兵庫県は13日、338億円の地方債を違法に発行して資金を調達し、借金返済のために積み立てている「県債管理基金」の残高を実際よりも多く見せかけていたと発表した。この会計処理を修正すると、2030年度決算で都道府県として初めて「早期健全化団体」に転落する可能性があるという。
違法な借り換えの経緯
兵庫県財政課によると、問題の会計処理は2020年度に行われた。公共事業の用地取得のために発行した490億円分の地方債が満期を迎えた際、本来は用地売却で得た338億円分を県債管理基金から取り崩して返済する必要があったにもかかわらず、返済せずに全額を借り換えた。その結果、338億円は県債管理基金に積まれたままとなった。
財政課は、この地方債は用地取得に限定して活用できるものであり、売却済みの338億円分の借り換えは「地方財政法に抵触する」と説明している。
発覚の経緯と背景
財政課は6月に新聞社の取材を受けて問題に気づき、総務省に確認したところ、違法な借り換えと判断されたという。返済すべき地方債を返済せず、基金に積み続けた理由について、財政課の幹部は「県の財政運営の目標に、県債管理基金の積み立て不足率の指標があり、それが念頭にあったのでは」と述べている。

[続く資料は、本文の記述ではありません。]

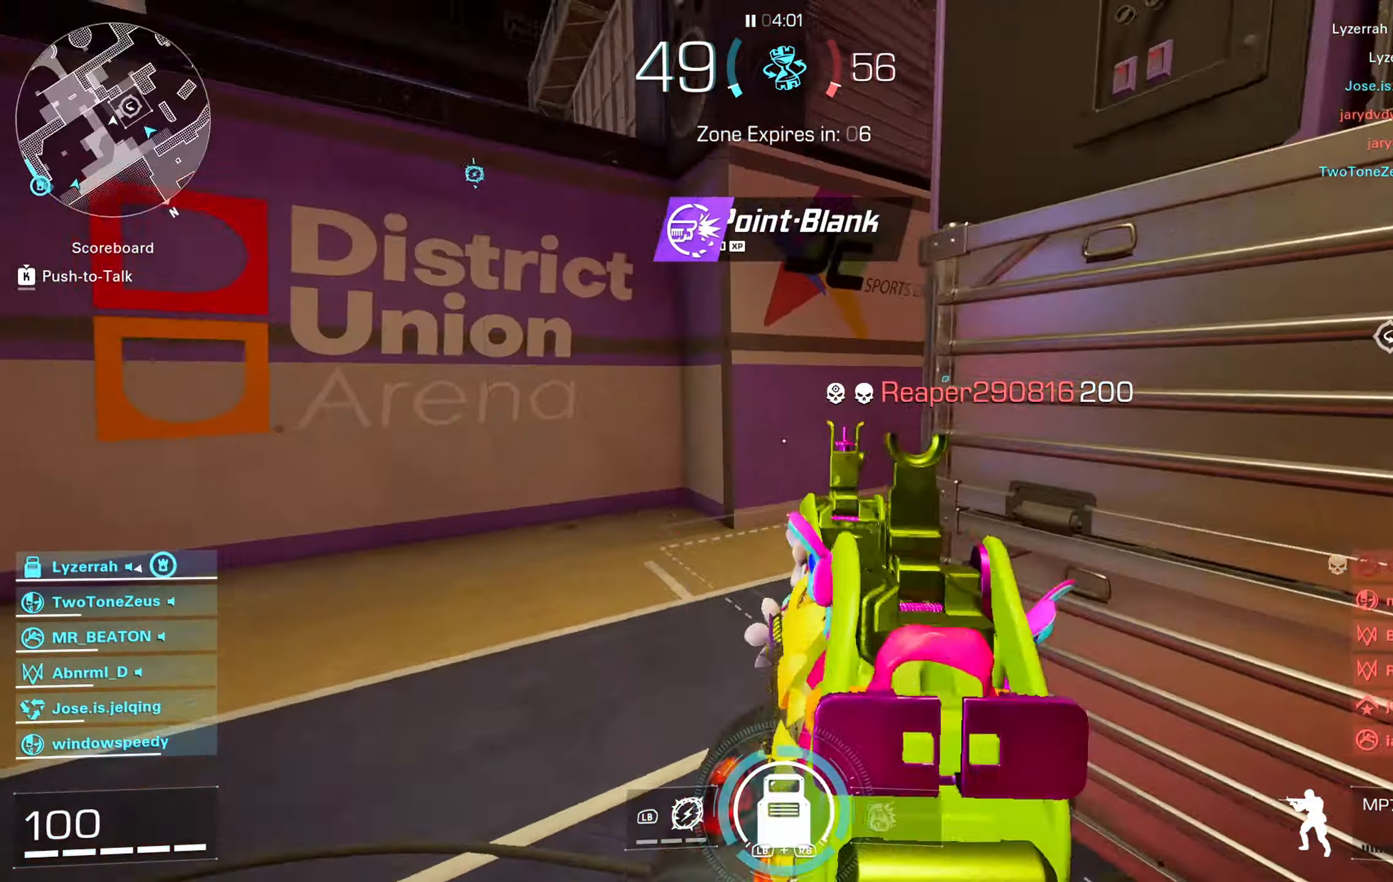
{"buttons": [], "left_stick": "up", "right_stick": "center", "events": [[17, "right_stick", "left"], [150, "left_stick", "up"], [333, "right_stick", "center"]]}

兵庫県は阪神・淡路大震災後の財政難から、今年8月には国の許可がなければ起債できない「起債許可団体」となる見通しだ。今回の問題を受け、基金残高を減らした上で長期金利などの財政見通しを見直すと、財政規模に対する借金返済の割合を示す実質公債費比率(3年平均)がさらに悪化する。
早期健全化団体転落の恐れ
対策を講じなければ、2030年度に実質公債費比率が25%以上となり、北海道夕張市のような財政再生団体の手前にある早期健全化団体に転落する恐れがある。早期健全化団体になると、地方自治体財政健全化法に基づく財政健全化計画を公表し、国に報告する義務が生じる。
兵庫県は現在、財政難から投資事業の抑制を余儀なくされており、今回の違法処理がさらなる財政悪化を招く可能性がある。